Each year, 700,000 people die from superbug infections and a new study estimates that that number could rise to 10 million by 2050—making superbug infections one of the biggest known threats to humanity today—and unless urgent action is taken, that threat will only continue to grow.
“Antibiotic resistance threatens our ability to treat even simple bacterial infections,” said Ebbing Lautenbach, MD, MPH, MSCE, chief of the division of Infectious Diseases in the Perelman School of Medicine at the University of Pennsylvania. “Superbugs are quickly becoming one of the biggest threats to modern medicine.”
That’s why the United Nations and its 193 member states are looking to make big strides in the coming years to stomp out these superbug infections. Last week, during the United Nations General Assembly in New York, the UN made history by signing a global declaration to combat these infections. To date, the UN has only agreed on three other global health interventions: HIV in 2001, non-communicable diseases in 2011, and Ebola in 2013—putting superbugs in an elite but urgent group of public health challenges that impact people around the world.
Lautenbach was one of many experts who attended the global forum in New York last week, urging UN countries to take the pledge.
“The acknowledgment from the UN is long overdue,” Lautenbach said. “Superbugs used to be thought of as local or regional challenges, but we are now seeing that these organisms can spread rapidly from country to country, meaning the response to antimicrobial resistance must be a global one.”
Research suggests that as many as half of all antibiotic prescriptions are unnecessary, but doctors provide them because patients demand them—thinking the medication will make them better when the opposite could be true.
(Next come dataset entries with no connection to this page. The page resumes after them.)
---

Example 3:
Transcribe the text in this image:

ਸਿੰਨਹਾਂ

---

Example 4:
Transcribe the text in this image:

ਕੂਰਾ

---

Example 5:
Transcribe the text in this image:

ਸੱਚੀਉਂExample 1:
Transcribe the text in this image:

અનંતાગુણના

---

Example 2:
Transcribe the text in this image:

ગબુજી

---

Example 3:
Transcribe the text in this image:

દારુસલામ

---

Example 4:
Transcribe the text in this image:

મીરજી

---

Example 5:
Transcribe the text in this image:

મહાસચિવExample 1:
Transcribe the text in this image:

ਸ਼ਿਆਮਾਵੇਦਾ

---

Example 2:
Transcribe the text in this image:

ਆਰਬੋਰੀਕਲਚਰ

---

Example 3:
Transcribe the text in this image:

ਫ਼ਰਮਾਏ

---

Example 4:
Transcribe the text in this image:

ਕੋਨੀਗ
“The most important driver of superbugs is the overuse of antibiotics,” Lautenbach said. “There are many health conditions not caused by bacteria, yet antibiotics are often prescribed. We need to do a better job of identifying situations in which antibiotics are truly needed and then prescribe them to patients for as short of a duration as possible.”
And overuse of antibiotics goes far beyond medicine. Antibiotics are also used in agriculture to treat sick animals, prevent infections, and to help them gain weight, a practice that is deemed controversial by many experts.
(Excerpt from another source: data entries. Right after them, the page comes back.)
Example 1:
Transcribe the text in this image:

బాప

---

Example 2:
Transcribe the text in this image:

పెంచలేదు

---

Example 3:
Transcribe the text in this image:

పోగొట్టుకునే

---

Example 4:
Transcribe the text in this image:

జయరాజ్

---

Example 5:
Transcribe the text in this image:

The question now becomes, how can we turn back the tide on these superbugs?
“The UN declaration is an excellent first step,” Lautenbach said. “We need a commitment on the global scale to stop the overuse of antibiotics and work together to develop new ways of treating infections that won’t be prone to the same mutations that lead to superbugs in the first place.”
The UN Declaration calls on its member countries to:
- Develop surveillance and regulatory systems on the use and sales of antimicrobial medicines for humans and animals
- Encourage innovative ways to develop new antibiotics, and improve rapid diagnostics
- Educate health professionals and the public on how to prevent drug-resistant infections
As part of the effort to develop innovative approaches to prevention superbugs, Penn, in partnership with the Children’s Hospital of Philadelphia, has been a U.S. Centers for Disease Control and Prevention (CDC) Prevention Epicenter site since 2010. Penn is one of 10 academic medical centers to receive the designation as part of the CDC‘s patient safety research effort known as the Prevention Epicenters Program, which was created in 1997 to address the emerging problem of health care-associated infections.
Lautenbach is the principal investigator for the Penn-CHOP site, which includes research on efforts to enhance antimicrobial stewardship strategies to optimize antibiotic use in the hospital, better identify patients who have a low likelihood of infection, and develop strategies to address the potential role of the hospital environment itself in the spread of superbugs. Jeff Gerber, MD, PhD, an attending physician at CHOP and a senior scholar in Penn’s Center for Clinical Epidemiology and Biostatistics, also serves as co-principal investigator.
“We can hope that with these new commitments from the UN and the ongoing research being done here at Penn and around the world, we can make significant progress to end this epidemic,” Lautenbach said. “Consider HIV, which since 2004 has seen a 45 percent decrease in deaths thanks to global campaigns to treat and prevent the virus. The same level of urgency must now be applied to superbugs if we aregoing to have an impact in addressing this critical threat.”